• Sonuç bulunamadı

Bebeklik ve Çocukluk Dönemi

ÜÇÜNCÜ BÖLÜM 3. GELENEKSEL HALK BİLGİSİ

3.2. Halk İnanışları

3.3.1. Hayatın Geçiş Törenleri

3.3.1.1.8. Bebeklik ve Çocukluk Dönemi

Çocuğun ilk dişinin çıkmasından bir iki gün sonra çocuğun dişinin sağlam ve kolay çıkması için “hedik” pişirilir. Anadolu’nun birçok yöresinde yapılan bu uygulamanın yöremizdeki yaygın adı “diş hediği” dir (Bülbül, 2006: 38). Artun’a göre, diş hediği törenlerinin kökeninde, hediğin ilk kez Hz. Muhammed’in ilk dişini çıkardığı zaman annesi tarafından yapılması olduğudur (Artun, 2001: 29). Çocuğun ilk dişinin çıkmasının ardından bazı adet ve inanışlar uygulanmaktadır. Çocuğun diş çıkarmasının ardından aile fertleri, akrabalar, aile dostları, komşular vb. toplanır. Hediyeler götürülür, çocuk tepsi içine konup başına biraz hedik dökülür. Çocuğun karşısına iğne, ayna, makas, bıçak, kalem konulur. Çocuk eline hangisine atarsa mesleğini seçmiş olur (Örnek, 1977:162-163). Diş hediği ise, çocuğun ilk dişinin çıkmasıyla birlikte bulgurun kaynatılması ve komşulara dağıtılıp yenilmesidir. Hediğin içine değişik yörelerde nohut, fasulye gibi baklagiller de konulur. Kaynatılan bulgur çocuğun başından dökülür, çocuğun önüne birkaç eşya konulup seçtirilir, eve gelenler çocuğa hediye getirir (Gürbüz, 1995:81; Kalafat, 2000:51).

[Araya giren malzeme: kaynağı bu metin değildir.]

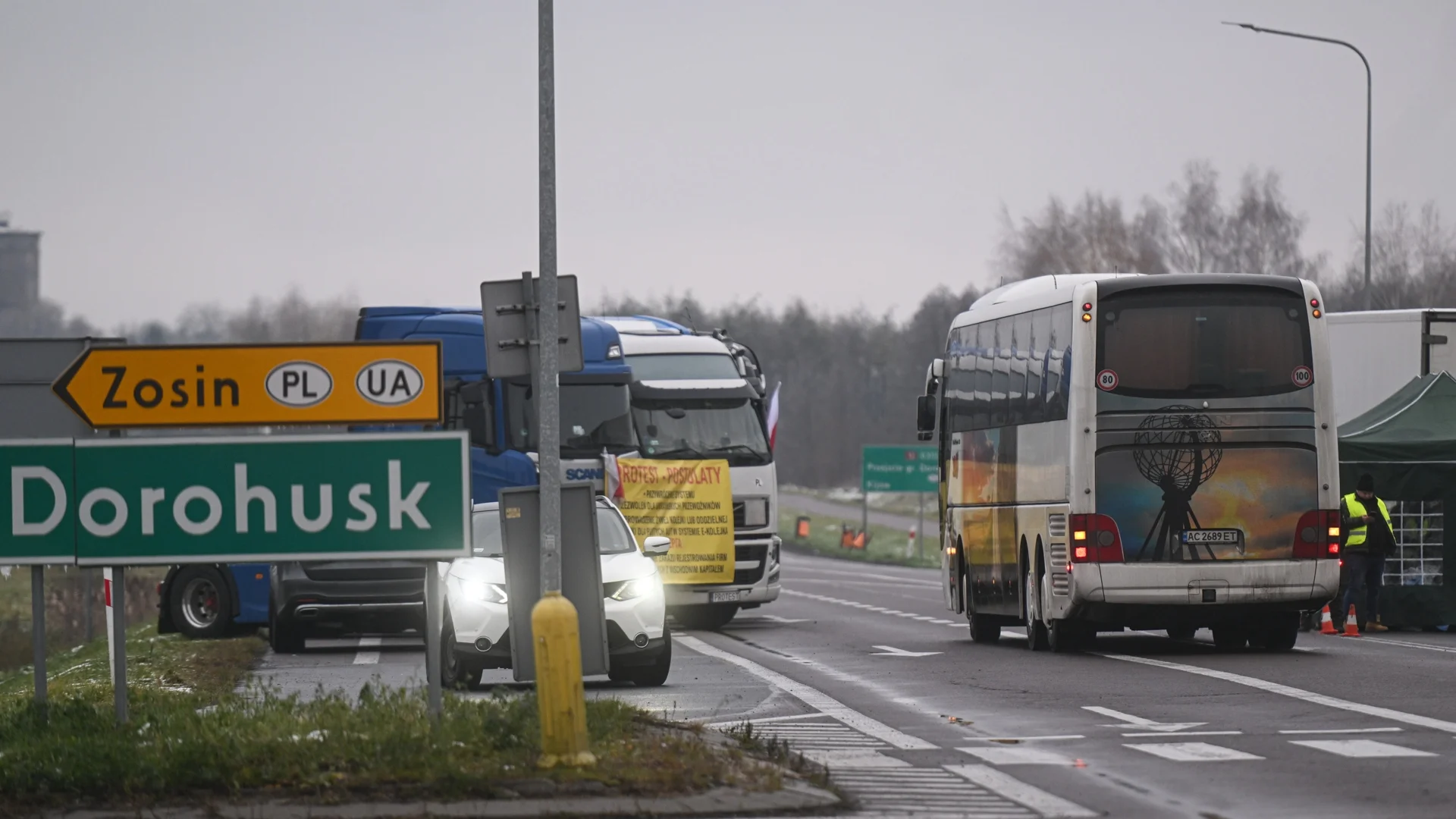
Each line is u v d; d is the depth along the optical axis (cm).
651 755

Doğu Anadolu’da sık görülen “diş hediği” töreni Karaçay-Malkar Türklerinde de görülür ve bu âdete “tiş cırna” denilir. Buğday, mısır, kuru fasulye, nohut pişirilir, sonra buna kuru üzüm katılır. Tıpkı Anadolu’da olduğu gibi akraba ve komşular eve davet edilir. Çocuğun anne ve babası “Dişlerin de böyle çıksın.” diyerek çocuğun başından bir avuç mısır dökerler (Kalafat, 1998b: 114). Bursa’da hedik yendikten sonra odanın ortasına örtü serilir. Ortaya büyük bir tepsi konularak, çocuk tepsiye oturtulur ve başından aşağıya diş buğdayı dökülür. Çocuk eğer diş buğdayından avucuna ve ağzına fazla buğday alabilirse o derece kısmetli olacağına inanılmaktadır (Taş, 2002: 495–496). Benzer örneği Isparta’da da görmek mümkündür (Kılıç, 1998: 117–118). Amasya’da “çocuğun dişleri iri çıkmasın” diye diş hediğinde nohut kullanılmaz. Hedik şeker ve çeşitli kuruyemişle süslenerek misafirlere ikram edilir. Bir kısmı da çocuğun başından aşağıya serpilir (Gürbüz, 1995: 81-82).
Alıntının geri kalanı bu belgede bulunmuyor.